Fritz Fiehler arbeitet in der Sozialistischen Studiengruppe (SOST).

[1] Timm Graßmann (2022): Der Eklat aller Widersprüche. Marx’ Theorie und Studien der wiederkehrenden Wirtschaftskrisen. Berlin/Boston, S. 1f. Im Folgenden als /TG/ zitiert.
[2] »Bislang wird jedoch noch zu einseitig auf die ökonomischen Krisendynamiken fokussiert, auch wenn die Klima- und Ressourcenkrise zunehmend in den linken Krisendiskurs Eingang finden. Die Perspektive der multiplen Krise kann zur Weiterentwicklung der Such-, Vernetzungs- und Verständigungsprozesse oppositioneller Kräfte zu einem transnationalen hegemonialen Block beitragen.« (Pauline Bader u.a.: Die multiple Krise – Krisendynamiken im neoliberalen Kapitalismus, in: Alex Demirovic u.a.: VielfachKrise: Hamburg 2011, 26)
[3] Die Rekonstruktion des Marxismus war auf die Krisen-, Klassen- und Staatstheorie angelegt. Dabei wandte sich die Rekonstruktion gegen die Vorstellung einer allgemeinen Krise. Vgl. Veit-Michael Bader u.a.: Krise und Kapitalismus bei Marx I und II. Eschwege 1975. Die Kritik verlangte nach einer Klärung von Möglichkeit und Wirklichkeit von Krisen. Vgl. Projekt Klassenanalyse: Die Krise in der Theorie, in: Beiträge zum wissenschaftlichen Sozialismus, Heft 9, Dezember 1976, Berlin, S. 85–139. In der Entwicklung einer realen Antikrisenpolitik kamen unterschiedliche Bezüge auf Krisenmomente zum Ausdruck. Vgl. Jürgen Hoffmann (Hrsg.) Überproduktion, Unterkonsumtion, Depression. Hamburg 1983. Mit der Finanzkrise 2007/2008 rückte die Geld- und Kredittheorie in den Mittelpunkt. Vgl. Elmar Altvater: Der große Krach. Münster 2010.

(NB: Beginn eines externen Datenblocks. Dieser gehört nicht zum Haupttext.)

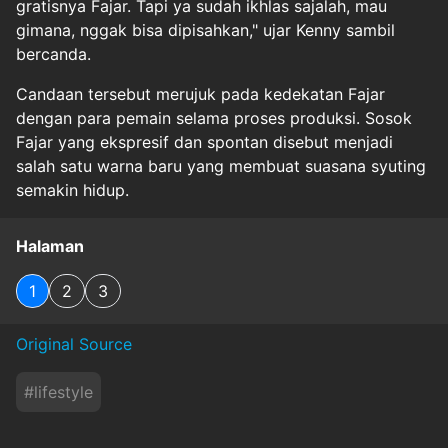
gratisnya Fajar. Tapi ya sudah ikhlas sajalah, mau
gimana, nggak bisa dipisahkan," ujar Kenny sambil
bercanda.
Candaan tersebut merujuk pada kedekatan Fajar
dengan para pemain selama proses produksi. Sosok
Fajar yang ekspresif dan spontan disebut menjadi
salah satu warna baru yang membuat suasana syuting
semakin hidup.
Halaman
1
2
3
Original Source
#
lifestyle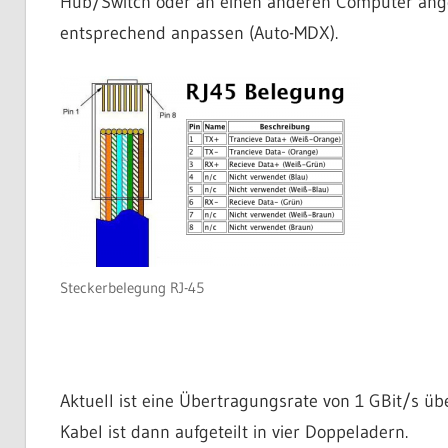
Hub/Switch oder an einen anderen Computer ang
entsprechend anpassen (Auto-MDX).
Steckerbelegung RJ-45
Aktuell ist eine Übertragungsrate von 1 GBit/s übe
Kabel ist dann aufgeteilt in vier Doppeladern.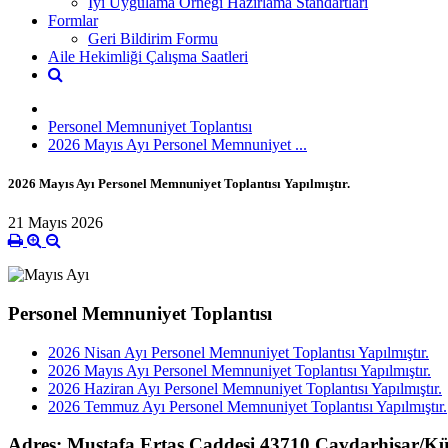
İyi Uygulama Örneği Hazırlama Standartları
Formlar
Geri Bildirim Formu
Aile Hekimliği Çalışma Saatleri
Personel Memnuniyet Toplantısı
2026 Mayıs Ayı Personel Memnuniyet ...
2026 Mayıs Ayı Personel Memnuniyet Toplantısı Yapılmıştır.
21 Mayıs 2026
Personel Memnuniyet Toplantısı
2026 Nisan Ayı Personel Memnuniyet Toplantısı Yapılmıştır.
2026 Mayıs Ayı Personel Memnuniyet Toplantısı Yapılmıştır.
2026 Haziran Ayı Personel Memnuniyet Toplantısı Yapılmıştır.
2026 Temmuz Ayı Personel Memnuniyet Toplantısı Yapılmıştır.
Adres: Mustafa Ertaş Caddesi 43710 Çavdarhisar/K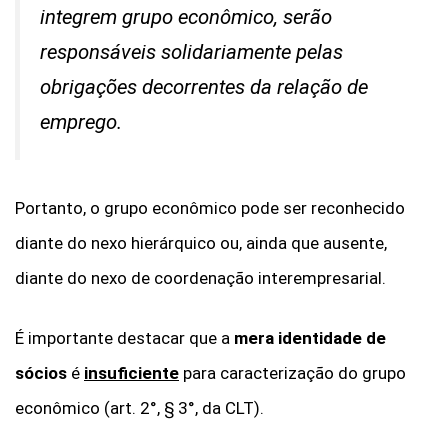
integrem grupo econômico, serão
responsáveis solidariamente pelas
obrigações decorrentes da relação de
emprego.
Portanto, o grupo econômico pode ser reconhecido
diante do nexo hierárquico ou, ainda que ausente,
diante do nexo de coordenação interempresarial.
É importante destacar que a
mera identidade de
sócios
é
insuficiente
para caracterização do grupo
econômico (art. 2°, § 3°, da CLT).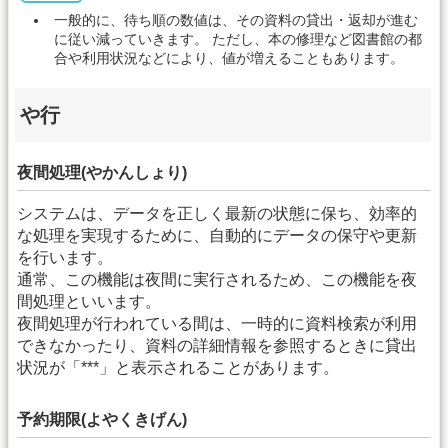
一般的に、待ち順の数値は、その資料の貸出・返却が進む
に従い減っていきます。 ただし、本の修理など図書館の都
合や利用状況などにより、値が増えることもあります。
や行
夜間処理(やかんしょり)
システムは、データを正しく最新の状態に保ち、効率的
な処理を実現するために、自動的にデータの保守や更新
を行います。
通常、この機能は夜間に実行されるため、この機能を夜
間処理といいます。
夜間処理が行われている間は、一時的に資料検索が利用
できなかったり、資料の詳細情報を参照するときに貸出
状況が「***」と表示されることがあります。
予約期限(よやくきげん)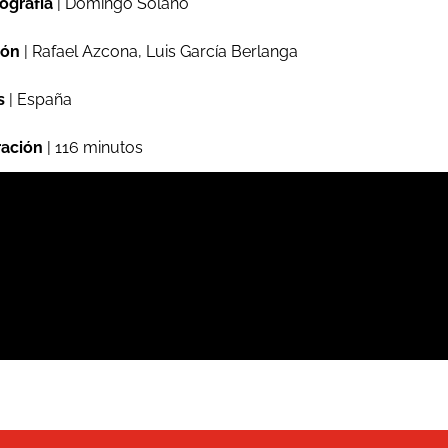
ografía
| Domingo Solano
ión
| Rafael Azcona, Luis García Berlanga
s
| España
ación
| 116 minutos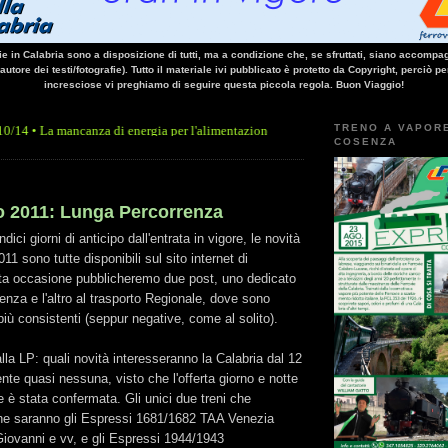
vie in Calabria sono a disposizione di tutti, ma a condizione che, se sfruttati, siano accompag
 autore dei testi/fotografie). Tutto il materiale ivi pubblicato è protetto da Copyright, perciò pe
incresciose vi preghiamo di seguire questa piccola regola. Buon Viaggio!
TRENO A VAPOR
ncanza di energia per l'alimentazione elettrica, sulla linea Paola - Cosenza, causa l'
COSENZA
vo 2011: Lunga Percorrenza
ci giorni di anticipo dall'entrata in vigore, le novità
011 sono tutte disponibili sul sito internet di
esta occasione pubblicheremo due post, uno dedicato
enza e l'altro al trasporto Regionale, dove sono
più consistenti (seppur negative, come al solito).
lla LP: quali novità interesseranno la Calabria dal 12
te quasi nessuna, visto che l'offerta giorno e notte
le è stata confermata. Gli unici due treni che
he saranno gli Espressi 1681/1682 TAA Venezia
Giovanni e vv, e gli Espressi 1944/1943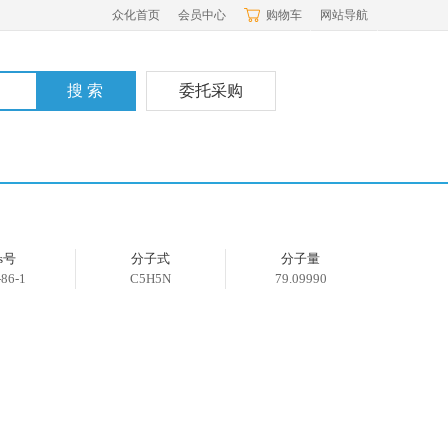
众化首页
会员中心
购物车
网站导航
委托采购
as号
分子式
分子量
-86-1
C5H5N
79.09990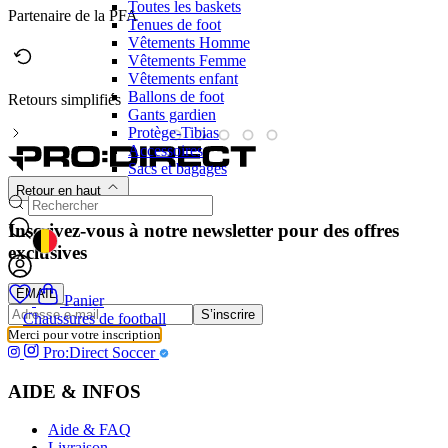
Toutes les baskets
Partenaire de la PFA
Tenues de foot
Vêtements Homme
Vêtements Femme
Vêtements enfant
Ballons de foot
Retours simplifiés
M
Gants gardien
Protège-Tibias
Accessoires
Sacs et bagages
Retour en haut
Inscrivez-vous à notre newsletter pour des offres
GEOLOCATION BUTTON: BELGIQUE
exclusives
EMAIL
Panier
S’inscrire
Chaussures de football
Merci pour votre inscription
Pro:Direct Soccer
AIDE & INFOS
Aide & FAQ
Livraison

[4] Dr. Timm Graßmann (geb. 1984) ist an der Herausgabe folgender Bände der Marx-Engels-Gesamtausgabe beteiligt gewesen, nämlich aus der vierten Abteilung IV / 5: Exzerpte und Notizen Juli 1845 bis Dezember 1850 (Manchester Hefte) 2015 Berlin Boston; IV / 14: Exzerpte, Zeitungsausschnitte und Notizen zur Weltwirtschaftskrise November 1857 bis Februar 1858 (Krisenhefte) Berlin Boston 2017; IV / 18: Exzerpte und Notizen Februar 1864 bis Oktober 1868 (Agrarhefte) Berlin Boston 2019; IV 7 19: Exzerpte und Notizen 1868 bis 1872 ( Hefte zur Krise von 1866) 2021; IV / 25: Exzerpte und Notizen 1876 bis 1879 (Hefte zur Theorie und Geschichte des Geld- und Kreditwesens) 2024.